If you already have substantial experience with C++, this could be a good option. But I'd say nowadays that learning to use Rust *well* is much easier than learning to use C++ *well*. And the ecosystem, even if it's a lot less mature, I'd say is already better in Rust for these use-cases.
Indeed, here security (generally safety) is a secondary concern and is not the main reason for choosing Rust, although welcome. It's just that Rust has everything that C++ gives you, but in a more modern and ergonomic package. Although, again, I can see how someone already steeped in C/C++ for years might not feel that, and reasonably so. But I think I can farely safely say that Rust is just "a better C++" from the perspective of someone starting from scratch now.
Plus, one doesn't usually just 'learn C++'. It's a herculean effort and I've yet to meet anyone, even people exclusively using C++ for all their careers, that could confidently say they "know C++". They may be comfortable with whatever subset of C++ their company uses, while another company's codebase will look completely alien, often with entire features being ignored that they used, and vice versa.
Despite that, it's still a substantial time commitment, to the point that many (if not most) people working on C++ have made that their career; it's not just a tool anymore at that point. They may be more willing to jump entire industries rather than jump to another language. It is a generalization, but I have seen that far too often at this point.
If someone is making a significant time investment starting today, I too would suggest investing in Rust instead. It also requires a decent time investment, but the rewards are great. Instead of learning where all the (hidden) landmines are, you learn how to write code that can't have those landmines in the first place. You aren't losing much either, other than the ability to read existing C++ codebases.
> But I'd say nowadays that learning to use Rust well is much easier than learning to use C++ well.

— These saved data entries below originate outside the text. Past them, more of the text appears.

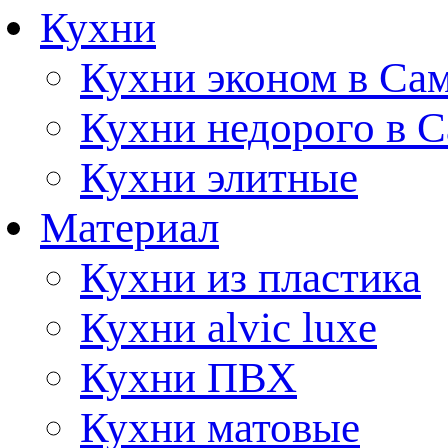
Кухни
Кухни эконом в Са
Кухни недорого в 
Кухни элитные
Материал
Кухни из пластика
Кухни alvic luxe
Кухни ПВХ
Кухни матовые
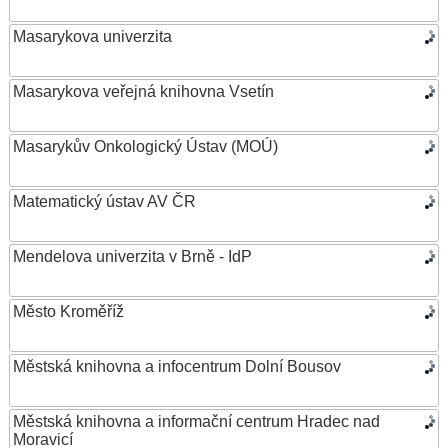
Masarykova univerzita
Masarykova veřejná knihovna Vsetín
Masarykův Onkologický Ústav (MOÚ)
Matematický ústav AV ČR
Mendelova univerzita v Brně - IdP
Město Kroměříž
Městská knihovna a infocentrum Dolní Bousov
Městská knihovna a informační centrum Hradec nad
Moravicí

For someone(me) who was making a choice recently, it is not that obvious. I tried to learn through rust examples and ecosystems, and there are many more wtf moments compared to when I am writing C++ as C with classes + boost, especially when writing close to metal performance code, rust has many abstractions with unobvious performance implications.
Rust is much better than C++ overall and far easier to debug (C++ is prone to very difficult to debug memory errors which don't happen in Rust).
The main reasons to use C++ these days are compatibility with existing code (C++ and Rust are a bit of a pain to mix), and if a big dependency is C++ (e.g. Qt).
> Maybe one day we get Live++ or Visual Studio debugging experience for Rust
I don't know what Live++ is but the Rust debugging experience is already better than C++. In VSCode I can just click "Debug Test" next to a test and it magically all works. It's never that slick in C++, even in Visual Studio.
VSCode is a joke versus Visual Studio proper, try to do hot code reloading in Rust, dive into GPU, parallel debugging, trace points, this is the kind of stuff Live++ or VS offer.
Lots of reasons, but a big one is that dependency and build management in C++ is absolutely hellish unless you use stuff like Conan which nobody knows. In Rust, you use Cargo and everyone is happy.
There are lots of things I don't know until I learn how to use them, duh.
Cargo is great, for pure Rust codebases, otherwise it is build.rs or having to learn another build system, and then people aren't that happy any longer.
The idea is that dev packages dependencies in lib folder, so when people retrieve sources, they also retrieve all dependencies.
But you are right, that this is some extra work for dev, so this is question of trade offs: do you want to deal with all C++ build tooling mess, or you are Ok to do some manual steps.
Another alternative is to use some popular stable linux distro as build platform, then many libs will be packaged as part of that distro.
Oh, you mean vendoring. Yes, you can do that, but there is no easy support for keeping those vendored dependencies in sync with upstream. And if you want really nice things like notifications when those dependencies have security updates that you need to apply --- forget it.
I've worked with C++ in the past, it's subject to taste. I like how Rust's rigidness empowers rapid change _without_ breaking things.
Besides, the ML ecosystem is also very mature. llama.cpp has native bindings (which Swiftide supports), onnx bindings, ndarray (numpy in Rust) works great, Candle, lots of processing utilities. Additionally, many languages are rewriting parts in Rust, more often than not, these are available in Rust as well.
For the most part, these aren't security critical components.
You already have a massive amount of code you can use like say llama.cpp
You get the performance that you do with Rust.
Compared to Python, in addition to performance, you also get a much easier deployment story.